(GIVEN PROBLEM) From the blog entry below, write out word for word the passage that starts at "At the beginning, I" and ends after "a stormy sky.".

(SELECTED EXCERPT)
Sunday, October 15, 2006
Unanswered questions...
Vanessa and I got very close during the passing days, we talked a lot more about personal feelings and what we liked and disliked. I would listen to her rants about things that pissed her off or were bothering her, and I would tell her about the crappy things that were going on in my life. We talked about a bit of our history, though much was left untold still. At this point I still didn’t know the extent of Vanessa’s troubled school life, and she didn’t know the extent of my terrible home life or my past school experiences. We both had our skeletons in the closet, but we hadn’t progressed to talk about these things; yet. These conversations all took place at Vanessa’s apartment in the city.
At the beginning, I was hesitant to go into her house. I thought it like some sort of shrine, and that casually entering it all the time might take me into the ‘friend zone’. Dunno what that is? Alright let me explain. From the start, I always-kinda wanted to be more than Vanessa’s friend. So when it came to meeting up for lunch or seeing a movie; and saying good byes afterwards – I tried to make it as clear as possible that I had some ulterior motives to meeting up. Obviously, these weren’t so clear- because Vanessa was totally oblivious to me liking her. Granted, at the start I tried to keep my distance. Why? I have no idea. Probably because I was too scared to make any moves on such a pretty girl. I’d never done anything like this before! -_-!!
I was flying blind in a stormy sky.
When we went to her apartment, I tried to stay distant from her. If she sat on the couch, id sit on the adjacent chair away from her. Even when we watched movies, or I cooked for her one time as friends. You’re probably thinking “Man, you’re an idiot.” But listen, I was trying to create some distance so that we didn’t become “friends”. If I casually sit next to her close all the time, wouldn’t that mean that I was totally fine with just being friends? The same thing when sitting or standing on the tram. No physical contact to make sure that we wouldn’t make it so casual a thing to brush hands or something like that. Ugh! To all the times I could have made a move in a movie cinema (that would have been some baaaaaaaad dejavu for her, that’s for sure), or at a restaurant. When we said our goodbyes each time, I stopped hugging after the 2nd time we said goodbye, and I changed it into a wave. I didn’t want hugging to become a casual thing between friends. I wanted to make it mean something. Did I explain what friend zone is yet? I don’t think its clear. And its quite hard to especially define. Lets just say that it’s a place where any guy who is chasing after a girl, doesn’t want to end up.

(RECORD EXTRACTS)
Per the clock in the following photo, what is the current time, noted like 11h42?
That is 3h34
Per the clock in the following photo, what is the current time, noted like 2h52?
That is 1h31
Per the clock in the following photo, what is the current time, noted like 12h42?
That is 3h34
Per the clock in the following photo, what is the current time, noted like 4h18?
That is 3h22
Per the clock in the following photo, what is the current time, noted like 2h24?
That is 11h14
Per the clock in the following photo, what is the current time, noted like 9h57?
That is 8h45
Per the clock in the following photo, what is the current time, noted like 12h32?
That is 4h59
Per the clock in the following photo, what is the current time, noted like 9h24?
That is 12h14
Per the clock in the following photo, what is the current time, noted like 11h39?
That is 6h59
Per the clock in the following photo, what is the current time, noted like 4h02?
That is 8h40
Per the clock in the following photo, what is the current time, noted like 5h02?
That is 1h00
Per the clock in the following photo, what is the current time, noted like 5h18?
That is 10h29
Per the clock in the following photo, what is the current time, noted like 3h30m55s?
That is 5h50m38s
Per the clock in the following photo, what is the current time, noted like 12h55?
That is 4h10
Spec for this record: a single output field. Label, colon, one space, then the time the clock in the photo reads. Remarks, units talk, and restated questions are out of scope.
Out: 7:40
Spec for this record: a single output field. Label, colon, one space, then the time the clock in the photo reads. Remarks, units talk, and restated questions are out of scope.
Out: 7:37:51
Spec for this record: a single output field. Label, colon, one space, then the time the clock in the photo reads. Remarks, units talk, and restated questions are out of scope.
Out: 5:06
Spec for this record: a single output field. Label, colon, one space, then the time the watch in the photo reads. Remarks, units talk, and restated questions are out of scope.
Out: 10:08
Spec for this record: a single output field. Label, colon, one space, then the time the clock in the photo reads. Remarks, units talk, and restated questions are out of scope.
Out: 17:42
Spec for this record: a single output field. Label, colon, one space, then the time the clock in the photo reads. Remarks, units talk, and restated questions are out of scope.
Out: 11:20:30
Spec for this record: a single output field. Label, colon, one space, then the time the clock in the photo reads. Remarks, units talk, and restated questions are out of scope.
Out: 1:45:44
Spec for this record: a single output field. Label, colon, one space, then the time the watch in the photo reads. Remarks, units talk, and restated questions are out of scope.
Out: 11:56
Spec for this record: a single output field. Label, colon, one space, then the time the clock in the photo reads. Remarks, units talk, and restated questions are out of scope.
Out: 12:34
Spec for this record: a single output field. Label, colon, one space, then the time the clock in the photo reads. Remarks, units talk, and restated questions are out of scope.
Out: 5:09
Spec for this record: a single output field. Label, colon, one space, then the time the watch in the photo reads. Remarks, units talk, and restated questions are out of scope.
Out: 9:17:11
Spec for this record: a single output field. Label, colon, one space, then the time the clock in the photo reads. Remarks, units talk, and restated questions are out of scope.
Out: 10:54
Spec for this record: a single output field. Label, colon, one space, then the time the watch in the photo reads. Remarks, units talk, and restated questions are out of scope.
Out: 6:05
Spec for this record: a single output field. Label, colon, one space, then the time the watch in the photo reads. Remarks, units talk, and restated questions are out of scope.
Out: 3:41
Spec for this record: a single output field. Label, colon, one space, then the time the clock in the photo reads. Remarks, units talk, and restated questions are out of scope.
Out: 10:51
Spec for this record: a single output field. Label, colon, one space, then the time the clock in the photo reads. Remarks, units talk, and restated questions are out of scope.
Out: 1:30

(CORRECT OUTPUT)
At the beginning, I was hesitant to go into her house. I thought it like some sort of shrine, and that casually entering it all the time might take me into the ‘friend zone’. Dunno what that is? Alright let me explain. From the start, I always-kinda wanted to be more than Vanessa’s friend. So when it came to meeting up for lunch or seeing a movie; and saying good byes afterwards – I tried to make it as clear as possible that I had some ulterior motives to meeting up. Obviously, these weren’t so clear- because Vanessa was totally oblivious to me liking her. Granted, at the start I tried to keep my distance. Why? I have no idea. Probably because I was too scared to make any moves on such a pretty girl. I’d never done anything like this before! -_-!!
I was flying blind in a stormy sky.